The seasonal haze in South-east Asia, caused by fires to clear land in Indonesia, has affected air quality in neighbouring Singapore and Malaysia for years. Indeed, it has become an almost annual occurrence.
Severe haze is expected again this year because of the likely drought caused by the cyclical El Nino weather pattern.
In fact, the Singapore Government has reportedly stocked a huge number of face masks as a precautionary measure.
Tradable pollution rights?
Since the haze is a case of transboundary pollution, most of the conventional tools for controlling pollution cannot be applied. The key sticking point is the sovereignty and independence of both polluted and polluting countries.
Professor Roland Coase, in an important paper that helped him win the Nobel Memorial Prize in Economic Sciences in 1991, argues that assignment of tradable pollution rights to either the polluter or the polluted can lead to optimal control of pollution.

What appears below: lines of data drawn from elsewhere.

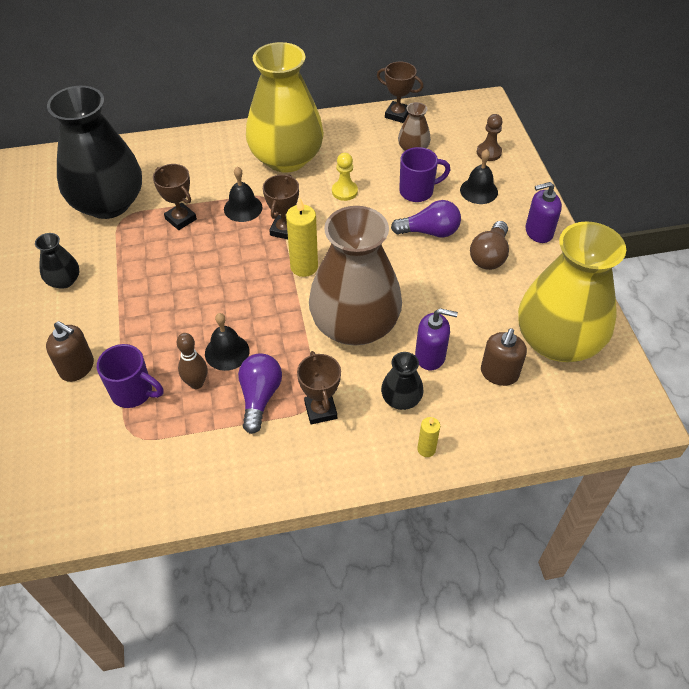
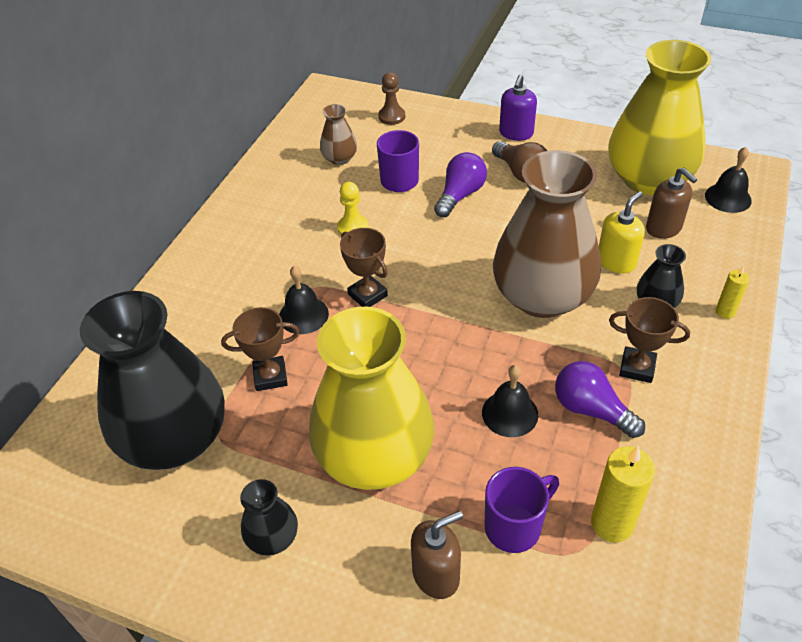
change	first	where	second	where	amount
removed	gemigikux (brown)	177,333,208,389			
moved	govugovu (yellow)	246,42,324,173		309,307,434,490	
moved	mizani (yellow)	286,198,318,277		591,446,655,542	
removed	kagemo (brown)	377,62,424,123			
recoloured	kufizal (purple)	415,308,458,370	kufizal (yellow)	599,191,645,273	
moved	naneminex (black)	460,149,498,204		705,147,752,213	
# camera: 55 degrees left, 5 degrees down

He asserts that optimal control of pollution can be achieved irrespective of whether the polluter has the right to pollute or the polluted has the right to clean air. Since the right to pollute is a property right that has value, if the right is tradable, the result will be optimal control of pollution at least cost to society.
In the case of South-east Asian haze, however, the Coasian solution cannot be applied as there is no supranational authority to assign and enforce pollution rights. A polluting country can be pressured but not forced to reduce its pollution.
Therefore, only voluntary negotiations among the affected countries can solve the problem.
Since Singapore and Malaysia cannot enforce their right to clean air, the South-east Asian haze is a case in which the polluting country, Indonesia, has the right to pollute. A 2002 agreement to get ASEAN countries to implement measures to prevent forest fires has failed.
Of the 10 member states, Indonesia is the only country which has yet to ratify the ASEAN Agreement on Transboundary Haze Pollution.
Prerequisites for success
To be successful, a regional agreement must take into account several factors.
First, no country should be worse off after the agreement is implemented.
This can be ensured if the cost of controlling pollution is smaller than the total damage that the affected countries suffer from pollution.
The cost of controlling pollution can then be distributed in such a way that each country is better off. By this we mean that each country's share of the cost is smaller than the damage it would have had to suffer if pollution were not controlled.